The ideal gas law is given by:
PV = nRT
Where: P = Pressure V = Volume n = Number of moles of the substance R = Ideal gas constant T = Temperature
Since we are dealing with water, which is incompressible, we can assume that the number of moles remains constant. Therefore, we can rearrange the equation as follows:
P₁V₁ = P₂V₂
Where: P₁ = Initial pressure V₁ = Initial volume P₂ = Final pressure V₂ = Final volume
Let's calculate the final pressure after a volume increase of 0.05%:
P₁ = 200 bars (given) V₁ = Initial volume (unknown) P₂ = Final pressure (unknown) V₂ = V₁ + 0.05% of V₁
We want the final pressure (P₂) to be below 5 bars. Let's solve for the initial volume (V₁) that would yield a final pressure of 5 bars.

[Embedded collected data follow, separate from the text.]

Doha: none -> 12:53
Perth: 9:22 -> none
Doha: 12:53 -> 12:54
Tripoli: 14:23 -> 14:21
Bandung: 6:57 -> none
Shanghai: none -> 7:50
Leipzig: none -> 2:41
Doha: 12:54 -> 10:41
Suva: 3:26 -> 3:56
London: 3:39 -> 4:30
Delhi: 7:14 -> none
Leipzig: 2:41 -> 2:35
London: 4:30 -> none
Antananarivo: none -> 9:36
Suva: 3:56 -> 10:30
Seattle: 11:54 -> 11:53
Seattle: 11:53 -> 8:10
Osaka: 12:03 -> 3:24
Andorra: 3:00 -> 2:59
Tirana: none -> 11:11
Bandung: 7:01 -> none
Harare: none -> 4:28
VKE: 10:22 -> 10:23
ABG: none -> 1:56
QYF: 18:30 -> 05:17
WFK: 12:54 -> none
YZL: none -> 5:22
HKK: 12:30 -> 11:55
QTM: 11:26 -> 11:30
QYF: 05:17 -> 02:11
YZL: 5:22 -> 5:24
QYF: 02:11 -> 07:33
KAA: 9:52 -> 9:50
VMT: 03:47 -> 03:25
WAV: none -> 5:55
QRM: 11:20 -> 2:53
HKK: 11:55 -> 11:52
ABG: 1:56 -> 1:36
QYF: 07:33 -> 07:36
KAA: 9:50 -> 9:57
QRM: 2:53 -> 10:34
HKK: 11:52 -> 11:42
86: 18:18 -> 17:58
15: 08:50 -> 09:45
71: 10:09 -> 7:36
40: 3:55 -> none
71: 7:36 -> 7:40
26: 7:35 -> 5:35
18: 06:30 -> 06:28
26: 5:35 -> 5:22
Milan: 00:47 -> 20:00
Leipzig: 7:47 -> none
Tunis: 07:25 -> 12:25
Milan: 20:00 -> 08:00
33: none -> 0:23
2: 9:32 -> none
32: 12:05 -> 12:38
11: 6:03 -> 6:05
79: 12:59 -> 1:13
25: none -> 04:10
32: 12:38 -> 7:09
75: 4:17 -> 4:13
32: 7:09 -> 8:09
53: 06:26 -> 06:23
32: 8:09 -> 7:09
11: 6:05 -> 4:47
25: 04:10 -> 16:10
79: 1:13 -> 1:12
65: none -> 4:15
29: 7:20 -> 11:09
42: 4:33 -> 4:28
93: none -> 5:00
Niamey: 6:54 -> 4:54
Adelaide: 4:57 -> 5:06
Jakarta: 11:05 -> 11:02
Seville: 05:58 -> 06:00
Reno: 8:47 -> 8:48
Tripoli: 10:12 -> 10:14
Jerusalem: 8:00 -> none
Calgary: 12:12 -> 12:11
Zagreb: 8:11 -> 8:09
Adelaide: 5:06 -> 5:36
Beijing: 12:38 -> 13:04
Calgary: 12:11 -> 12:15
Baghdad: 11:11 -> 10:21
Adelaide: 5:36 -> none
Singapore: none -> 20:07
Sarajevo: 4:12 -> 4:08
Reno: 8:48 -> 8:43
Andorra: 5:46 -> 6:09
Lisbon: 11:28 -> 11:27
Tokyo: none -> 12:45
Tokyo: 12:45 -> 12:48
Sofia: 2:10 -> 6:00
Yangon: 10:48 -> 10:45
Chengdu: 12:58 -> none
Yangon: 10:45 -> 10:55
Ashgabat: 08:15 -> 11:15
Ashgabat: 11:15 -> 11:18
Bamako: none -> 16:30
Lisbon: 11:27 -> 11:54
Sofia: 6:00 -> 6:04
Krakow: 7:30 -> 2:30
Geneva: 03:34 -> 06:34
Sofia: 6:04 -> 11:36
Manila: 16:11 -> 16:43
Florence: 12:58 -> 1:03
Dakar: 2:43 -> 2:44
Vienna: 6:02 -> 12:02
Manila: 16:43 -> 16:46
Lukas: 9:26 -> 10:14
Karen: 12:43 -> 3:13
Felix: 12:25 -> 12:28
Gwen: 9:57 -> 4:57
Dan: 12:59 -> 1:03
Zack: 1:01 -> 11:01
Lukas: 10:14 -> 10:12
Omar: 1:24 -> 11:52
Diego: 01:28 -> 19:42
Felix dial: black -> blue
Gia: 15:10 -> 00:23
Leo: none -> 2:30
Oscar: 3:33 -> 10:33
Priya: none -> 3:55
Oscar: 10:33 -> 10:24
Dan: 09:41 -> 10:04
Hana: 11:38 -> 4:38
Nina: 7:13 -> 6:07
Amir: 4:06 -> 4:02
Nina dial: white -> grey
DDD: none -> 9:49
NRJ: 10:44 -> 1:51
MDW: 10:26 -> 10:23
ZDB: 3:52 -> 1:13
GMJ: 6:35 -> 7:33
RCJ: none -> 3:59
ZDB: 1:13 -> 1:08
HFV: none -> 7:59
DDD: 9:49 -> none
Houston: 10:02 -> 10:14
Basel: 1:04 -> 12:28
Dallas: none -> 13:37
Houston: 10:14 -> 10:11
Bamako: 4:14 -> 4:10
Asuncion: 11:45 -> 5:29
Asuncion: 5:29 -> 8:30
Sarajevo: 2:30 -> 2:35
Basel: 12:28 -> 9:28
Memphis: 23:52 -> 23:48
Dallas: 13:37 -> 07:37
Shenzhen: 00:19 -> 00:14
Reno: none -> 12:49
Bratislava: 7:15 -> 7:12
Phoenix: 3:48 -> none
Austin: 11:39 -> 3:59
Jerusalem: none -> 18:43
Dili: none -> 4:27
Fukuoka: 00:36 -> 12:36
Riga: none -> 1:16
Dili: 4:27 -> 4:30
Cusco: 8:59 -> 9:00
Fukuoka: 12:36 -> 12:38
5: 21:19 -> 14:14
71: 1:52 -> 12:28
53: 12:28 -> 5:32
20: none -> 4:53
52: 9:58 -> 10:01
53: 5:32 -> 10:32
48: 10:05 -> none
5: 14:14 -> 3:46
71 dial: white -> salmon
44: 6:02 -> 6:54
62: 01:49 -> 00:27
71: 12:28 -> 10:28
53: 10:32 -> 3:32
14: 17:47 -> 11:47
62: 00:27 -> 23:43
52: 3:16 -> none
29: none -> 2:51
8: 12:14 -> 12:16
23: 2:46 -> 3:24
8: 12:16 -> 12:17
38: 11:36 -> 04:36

P₁V₁ = P₂(V₁ + 0.0005V₁) 200V₁ = 5(V₁ + 0.0005V₁) 200V₁ = 5V₁ + 0.0025V₁ 195V₁ = 0.0025V₁ 195V₁ - 0.0025V₁ = 0 194.9975V₁ = 0 V₁ = 0
From the equation, it seems that the initial volume required to reach a final pressure below 5 bars is zero. However, this result is mathematically incorrect and suggests that the assumptions made (such as the ideal gas law being applicable to liquids) may not be valid.
In reality, liquids like water are relatively incompressible, and a small increase in volume would not significantly affect the pressure. The ideal gas law may not provide an accurate prediction in this scenario.